#### Exercise:
What lines in the following entries hold the word "Fragment"? Copy each one.

Saved data entries:
----------------------------------------

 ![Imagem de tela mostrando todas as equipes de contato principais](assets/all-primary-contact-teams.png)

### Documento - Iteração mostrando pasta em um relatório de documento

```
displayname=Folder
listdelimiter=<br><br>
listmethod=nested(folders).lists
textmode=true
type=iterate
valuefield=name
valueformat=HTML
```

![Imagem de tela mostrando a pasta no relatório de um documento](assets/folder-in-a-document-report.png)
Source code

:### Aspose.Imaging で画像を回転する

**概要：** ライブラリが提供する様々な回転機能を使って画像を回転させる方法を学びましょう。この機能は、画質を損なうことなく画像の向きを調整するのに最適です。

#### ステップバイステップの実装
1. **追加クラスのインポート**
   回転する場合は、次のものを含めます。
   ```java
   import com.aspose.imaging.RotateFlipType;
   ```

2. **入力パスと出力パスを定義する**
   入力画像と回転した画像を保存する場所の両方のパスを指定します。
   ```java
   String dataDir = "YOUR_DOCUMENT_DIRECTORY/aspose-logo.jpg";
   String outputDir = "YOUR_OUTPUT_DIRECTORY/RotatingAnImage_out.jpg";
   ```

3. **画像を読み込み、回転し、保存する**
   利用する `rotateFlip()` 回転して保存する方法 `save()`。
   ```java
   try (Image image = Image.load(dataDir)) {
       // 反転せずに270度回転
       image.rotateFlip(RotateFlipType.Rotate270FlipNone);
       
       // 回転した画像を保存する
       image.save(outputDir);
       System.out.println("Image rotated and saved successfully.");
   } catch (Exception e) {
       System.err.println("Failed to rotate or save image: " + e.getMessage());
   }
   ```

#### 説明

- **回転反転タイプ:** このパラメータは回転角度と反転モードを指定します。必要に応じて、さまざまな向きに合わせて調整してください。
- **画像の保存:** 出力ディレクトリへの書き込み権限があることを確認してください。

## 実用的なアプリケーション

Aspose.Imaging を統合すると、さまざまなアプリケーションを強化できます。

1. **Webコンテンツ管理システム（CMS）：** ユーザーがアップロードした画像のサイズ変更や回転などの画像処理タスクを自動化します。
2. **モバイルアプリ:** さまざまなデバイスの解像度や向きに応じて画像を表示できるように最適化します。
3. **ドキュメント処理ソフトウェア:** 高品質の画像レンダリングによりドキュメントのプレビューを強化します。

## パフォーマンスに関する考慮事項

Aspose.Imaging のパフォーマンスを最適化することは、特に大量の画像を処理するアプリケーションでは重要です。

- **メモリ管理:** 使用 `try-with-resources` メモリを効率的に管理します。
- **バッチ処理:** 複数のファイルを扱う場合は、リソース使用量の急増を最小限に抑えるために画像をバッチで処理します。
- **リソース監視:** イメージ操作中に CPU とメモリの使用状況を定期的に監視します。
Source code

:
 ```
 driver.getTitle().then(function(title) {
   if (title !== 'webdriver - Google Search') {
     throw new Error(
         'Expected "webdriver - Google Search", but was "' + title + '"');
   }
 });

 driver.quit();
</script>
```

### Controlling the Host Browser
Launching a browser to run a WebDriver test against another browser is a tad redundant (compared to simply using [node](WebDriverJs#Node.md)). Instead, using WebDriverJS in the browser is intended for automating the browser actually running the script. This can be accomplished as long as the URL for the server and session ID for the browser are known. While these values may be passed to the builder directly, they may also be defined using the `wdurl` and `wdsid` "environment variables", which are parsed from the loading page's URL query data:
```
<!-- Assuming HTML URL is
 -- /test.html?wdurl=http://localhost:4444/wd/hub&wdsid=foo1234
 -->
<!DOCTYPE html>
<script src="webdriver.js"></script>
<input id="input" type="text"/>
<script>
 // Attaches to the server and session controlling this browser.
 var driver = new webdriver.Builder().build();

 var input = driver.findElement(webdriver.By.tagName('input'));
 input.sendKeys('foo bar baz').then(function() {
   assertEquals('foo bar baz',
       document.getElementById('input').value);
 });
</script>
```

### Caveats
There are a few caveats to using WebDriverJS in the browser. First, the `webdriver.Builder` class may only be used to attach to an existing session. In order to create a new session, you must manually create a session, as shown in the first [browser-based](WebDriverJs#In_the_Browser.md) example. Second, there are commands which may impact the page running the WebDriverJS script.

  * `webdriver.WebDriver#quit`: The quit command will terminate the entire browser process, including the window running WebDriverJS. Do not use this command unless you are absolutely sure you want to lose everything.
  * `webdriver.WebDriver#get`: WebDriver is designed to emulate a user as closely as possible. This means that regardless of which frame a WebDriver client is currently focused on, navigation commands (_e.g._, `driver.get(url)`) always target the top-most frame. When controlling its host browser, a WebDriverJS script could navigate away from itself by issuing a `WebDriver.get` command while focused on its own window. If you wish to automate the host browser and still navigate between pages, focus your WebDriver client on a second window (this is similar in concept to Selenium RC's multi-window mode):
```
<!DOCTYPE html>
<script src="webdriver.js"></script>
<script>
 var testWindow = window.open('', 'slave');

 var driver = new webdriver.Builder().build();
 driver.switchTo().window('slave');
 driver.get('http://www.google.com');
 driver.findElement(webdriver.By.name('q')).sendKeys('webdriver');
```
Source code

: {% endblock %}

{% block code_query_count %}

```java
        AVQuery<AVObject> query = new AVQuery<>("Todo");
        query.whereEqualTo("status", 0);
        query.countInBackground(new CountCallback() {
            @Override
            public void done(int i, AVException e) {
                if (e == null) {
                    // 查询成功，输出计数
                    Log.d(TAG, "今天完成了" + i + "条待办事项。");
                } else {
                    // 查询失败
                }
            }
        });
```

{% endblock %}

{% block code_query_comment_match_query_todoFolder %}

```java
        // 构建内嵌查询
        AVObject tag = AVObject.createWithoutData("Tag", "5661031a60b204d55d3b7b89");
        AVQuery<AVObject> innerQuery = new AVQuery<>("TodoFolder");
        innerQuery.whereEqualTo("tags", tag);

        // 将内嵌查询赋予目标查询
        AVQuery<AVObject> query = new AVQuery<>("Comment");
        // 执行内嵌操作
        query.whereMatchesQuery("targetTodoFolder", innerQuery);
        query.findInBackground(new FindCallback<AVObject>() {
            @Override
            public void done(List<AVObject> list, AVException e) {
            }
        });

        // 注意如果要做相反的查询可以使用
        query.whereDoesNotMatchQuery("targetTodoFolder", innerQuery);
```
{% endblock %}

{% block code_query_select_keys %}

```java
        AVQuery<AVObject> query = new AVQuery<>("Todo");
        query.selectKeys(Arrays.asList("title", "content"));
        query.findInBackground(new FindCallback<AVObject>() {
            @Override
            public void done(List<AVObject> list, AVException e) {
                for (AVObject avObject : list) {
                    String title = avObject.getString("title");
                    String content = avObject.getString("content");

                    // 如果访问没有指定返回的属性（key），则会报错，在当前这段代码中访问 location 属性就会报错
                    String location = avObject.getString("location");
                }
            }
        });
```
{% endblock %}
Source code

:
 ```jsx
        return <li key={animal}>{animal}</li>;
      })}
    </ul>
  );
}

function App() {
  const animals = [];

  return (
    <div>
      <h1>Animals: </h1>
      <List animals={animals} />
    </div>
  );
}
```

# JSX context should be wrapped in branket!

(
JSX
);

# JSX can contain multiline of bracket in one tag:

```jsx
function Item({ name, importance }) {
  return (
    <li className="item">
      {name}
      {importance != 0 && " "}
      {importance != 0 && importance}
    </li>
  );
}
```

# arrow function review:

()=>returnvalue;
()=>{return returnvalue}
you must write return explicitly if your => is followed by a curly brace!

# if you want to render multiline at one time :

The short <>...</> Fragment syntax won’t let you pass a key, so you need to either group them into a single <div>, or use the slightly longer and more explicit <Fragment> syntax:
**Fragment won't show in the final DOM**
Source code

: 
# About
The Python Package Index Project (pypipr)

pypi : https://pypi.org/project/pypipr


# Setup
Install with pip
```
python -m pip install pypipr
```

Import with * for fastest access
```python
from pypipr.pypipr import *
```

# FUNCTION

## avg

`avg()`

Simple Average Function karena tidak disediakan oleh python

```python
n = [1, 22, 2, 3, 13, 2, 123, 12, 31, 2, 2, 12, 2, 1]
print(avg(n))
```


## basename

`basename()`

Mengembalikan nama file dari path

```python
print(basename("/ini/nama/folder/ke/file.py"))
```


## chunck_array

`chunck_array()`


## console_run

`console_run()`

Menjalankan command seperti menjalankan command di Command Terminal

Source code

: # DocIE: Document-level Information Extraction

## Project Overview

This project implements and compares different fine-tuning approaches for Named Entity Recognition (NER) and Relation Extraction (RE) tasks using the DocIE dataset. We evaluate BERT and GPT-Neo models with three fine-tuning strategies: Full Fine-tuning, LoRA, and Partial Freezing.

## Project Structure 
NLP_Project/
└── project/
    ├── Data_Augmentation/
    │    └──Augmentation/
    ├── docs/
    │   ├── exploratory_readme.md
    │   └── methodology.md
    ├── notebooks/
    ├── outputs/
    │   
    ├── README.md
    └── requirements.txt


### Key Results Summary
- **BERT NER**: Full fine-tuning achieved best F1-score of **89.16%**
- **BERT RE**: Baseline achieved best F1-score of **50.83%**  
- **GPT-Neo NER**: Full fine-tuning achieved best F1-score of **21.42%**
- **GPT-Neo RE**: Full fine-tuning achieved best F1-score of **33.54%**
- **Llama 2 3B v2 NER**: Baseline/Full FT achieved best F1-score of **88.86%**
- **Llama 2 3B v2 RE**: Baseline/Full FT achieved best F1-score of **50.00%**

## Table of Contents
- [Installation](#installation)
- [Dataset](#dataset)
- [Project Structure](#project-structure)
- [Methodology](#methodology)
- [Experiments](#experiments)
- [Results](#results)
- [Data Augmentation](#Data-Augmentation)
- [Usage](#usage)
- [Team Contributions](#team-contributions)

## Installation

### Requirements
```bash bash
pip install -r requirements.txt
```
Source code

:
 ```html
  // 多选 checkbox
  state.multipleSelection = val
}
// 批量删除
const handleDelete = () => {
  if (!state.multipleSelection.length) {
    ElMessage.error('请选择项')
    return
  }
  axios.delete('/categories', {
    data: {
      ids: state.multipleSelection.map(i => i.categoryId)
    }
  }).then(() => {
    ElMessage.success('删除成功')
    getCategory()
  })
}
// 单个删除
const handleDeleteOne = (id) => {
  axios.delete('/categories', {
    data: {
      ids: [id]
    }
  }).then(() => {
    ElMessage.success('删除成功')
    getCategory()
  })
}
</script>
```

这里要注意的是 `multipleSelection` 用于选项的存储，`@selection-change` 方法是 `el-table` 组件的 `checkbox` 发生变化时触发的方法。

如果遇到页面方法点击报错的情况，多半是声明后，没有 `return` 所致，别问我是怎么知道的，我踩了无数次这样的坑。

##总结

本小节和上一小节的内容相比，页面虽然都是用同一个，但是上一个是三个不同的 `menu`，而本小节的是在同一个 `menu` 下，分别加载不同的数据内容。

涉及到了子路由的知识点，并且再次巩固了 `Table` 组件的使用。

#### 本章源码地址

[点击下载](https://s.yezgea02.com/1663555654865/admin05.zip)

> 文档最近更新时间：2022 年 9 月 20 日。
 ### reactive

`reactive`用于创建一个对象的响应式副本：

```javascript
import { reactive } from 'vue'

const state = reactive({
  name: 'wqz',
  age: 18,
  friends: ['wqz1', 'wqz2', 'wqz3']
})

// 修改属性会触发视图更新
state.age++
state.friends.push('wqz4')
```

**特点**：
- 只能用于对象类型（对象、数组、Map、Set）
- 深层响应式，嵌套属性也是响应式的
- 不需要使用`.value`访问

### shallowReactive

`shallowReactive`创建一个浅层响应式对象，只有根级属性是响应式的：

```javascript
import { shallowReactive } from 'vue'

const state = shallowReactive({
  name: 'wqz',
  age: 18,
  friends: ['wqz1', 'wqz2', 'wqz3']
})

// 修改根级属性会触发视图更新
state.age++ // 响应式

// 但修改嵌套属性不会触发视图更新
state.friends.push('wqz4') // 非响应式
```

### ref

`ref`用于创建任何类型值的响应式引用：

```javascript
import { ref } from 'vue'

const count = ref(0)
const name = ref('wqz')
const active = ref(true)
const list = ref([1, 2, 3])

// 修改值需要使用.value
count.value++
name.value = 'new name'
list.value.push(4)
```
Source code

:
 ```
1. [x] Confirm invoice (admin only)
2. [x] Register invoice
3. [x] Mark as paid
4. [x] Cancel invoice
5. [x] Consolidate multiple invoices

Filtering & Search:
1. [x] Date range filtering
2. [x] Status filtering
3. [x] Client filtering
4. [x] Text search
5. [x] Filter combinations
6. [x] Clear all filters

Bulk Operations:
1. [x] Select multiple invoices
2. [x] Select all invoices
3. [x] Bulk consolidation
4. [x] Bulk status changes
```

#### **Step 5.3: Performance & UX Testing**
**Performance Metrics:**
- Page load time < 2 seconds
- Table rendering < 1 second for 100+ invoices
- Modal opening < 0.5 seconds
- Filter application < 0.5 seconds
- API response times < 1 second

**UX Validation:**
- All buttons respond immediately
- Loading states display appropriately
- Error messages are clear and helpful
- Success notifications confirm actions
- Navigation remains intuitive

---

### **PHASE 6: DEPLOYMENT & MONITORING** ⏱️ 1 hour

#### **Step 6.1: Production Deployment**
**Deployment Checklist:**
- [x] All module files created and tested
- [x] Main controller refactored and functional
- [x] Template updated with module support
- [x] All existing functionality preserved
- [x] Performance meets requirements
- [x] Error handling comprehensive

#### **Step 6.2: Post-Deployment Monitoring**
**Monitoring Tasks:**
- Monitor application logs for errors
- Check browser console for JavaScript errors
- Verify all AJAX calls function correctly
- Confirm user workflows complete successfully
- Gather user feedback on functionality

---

----------------------------------------

#### Result below:
The short <>...</> Fragment syntax won’t let you pass a key, so you need to either group them into a single <div>, or use the slightly longer and more explicit <Fragment> syntax:
**Fragment won't show in the final DOM**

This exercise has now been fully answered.